A. The themes of the opera must reflect the core issues I am working through at the time I am composing the work. The characters must be worth caring about; the through-story that carries the themes must be strong enough to motivate an audience member to remain engaged.
Q. What is the secret to a successful working relationship with a librettist?
A. The librettist must understand that the composer is the pilot.
Q. Do you have specific singers in mind when you develop roles?
Q. Do you compose at a piano or a desk with a pencil and manuscript paper, or do you now use computer composition tools?
A. I compose the vocal score at the piano; once the first draft is done in pencil, I engrave it using Sibelius; subsequent edits are transferred from my print of the engraved vocal score into the Sibelius file by an assistant; I then orchestrate directly into Sibelius, using the vocal score as a template and transferring it to the larger, full score file.
A. I do not think about how much sets will cost, or what they will look like. Scenic and lighting designers can create enormous magic on a shoe-string, and they know their job better than me. If a scene description says, "In the middle of the desert, in mid-air, holding a lily" a talented designer will find a beautiful way to do it within budget. Size of the orchestra is agreed upon before a contract is reached, so that is in the realm of building with the bricks you are given. Whether or not to use a chorus is a valid cost concern, but not for major companies. One must decide at the beginning whether one is willing to forgo performances by a number of smaller, more financially-challenged companies; if you're okay with that, add chorus!

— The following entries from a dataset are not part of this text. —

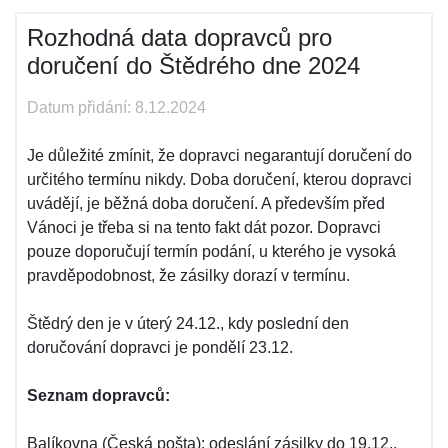
Rozhodná data dopravců pro
doručení do Štědrého dne 2024
Datum přidání: 8.12.2024
Je důležité zmínit, že dopravci negarantují doručení do
určitého termínu nikdy. Doba doručení, kterou dopravci
uvádějí, je běžná doba doručení. A především před
Vánoci je třeba si na tento fakt dát pozor. Dopravci
pouze doporučují termín podání, u kterého je vysoká
pravděpodobnost, že zásilky dorazí v termínu.
Štědrý den je v úterý 24.12., kdy poslední den
doručování dopravci je pondělí 23.12.
Seznam dopravců:
Balíkovna (Česká pošta): odeslání zásilky do 19.12.,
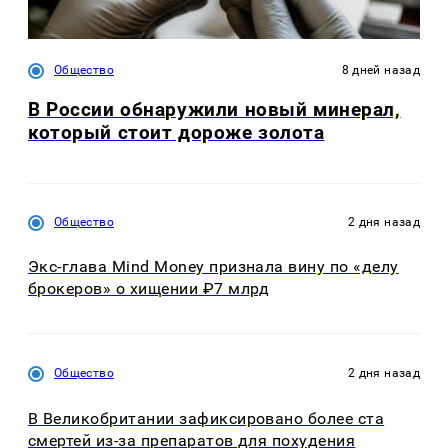
Общество
8 дней назад
В России обнаружили новый минерал,
который стоит дороже золота
Общество
2 дня назад
Экс-глава Mind Money признала вину по «делу
брокеров» о хищении ₽7 млрд
Общество
2 дня назад
В Великобритании зафиксировано более ста
смертей из-за препаратов для похудения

Vera of Las Vegas, Center for Contemporary Opera
New York City (Photo: Mel Rosenthal)
Q. Do you compose at designated times of day or only when inspired?
A. Inspiration is mainly discussed by amateurs; professionals rarely think about it. I compose in the early morning, when it is most quiet, and when my son is asleep. When he is awake, I would rather be with him.

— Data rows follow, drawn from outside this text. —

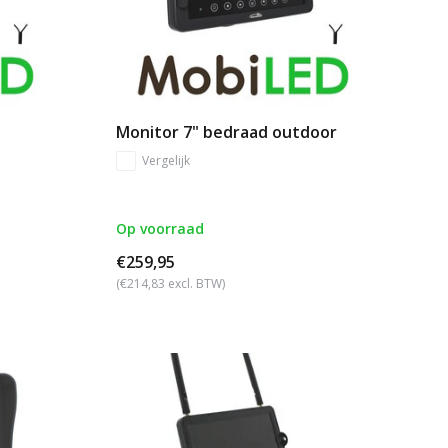
Monitor 7" bedraad outdoor
Vergelijk
Op voorraad
€259,95
(€214,83 excl. BTW)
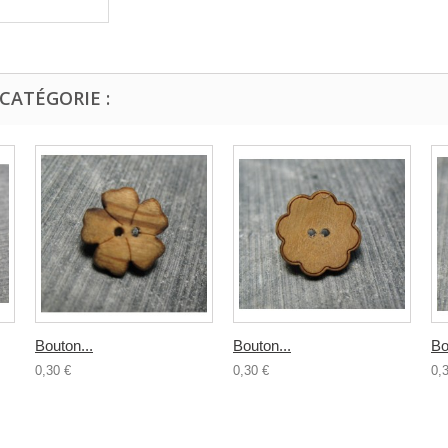
CATÉGORIE :
Bouton...
Bouton...
Bo
0,30 €
0,30 €
0,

Q. On average, how long does it take to complete an opera?
A. About four years. A little longer, if I am working on two at the same time.
Q. Describe the feeling when you see a run through of your opera for the first time.
A. Ecstatic / terrified.
Q. How does teaching influence your personal growth as a composer?
A. Teaching is a passion for me. My teaching essentially consists of doing for my students' works what I do for the second and third drafts of my own pieces: target the weak points and strengthen them; determine what was really being said, and help try to say it more clearly; don't change what works; understand that learning is not offered so much as it is seized.
Q. What is your next project?
A. I am currently orchestrating AMELIA, a two act opera for the Seattle Opera, and beginning a new opera for UCLA based on an original libretto.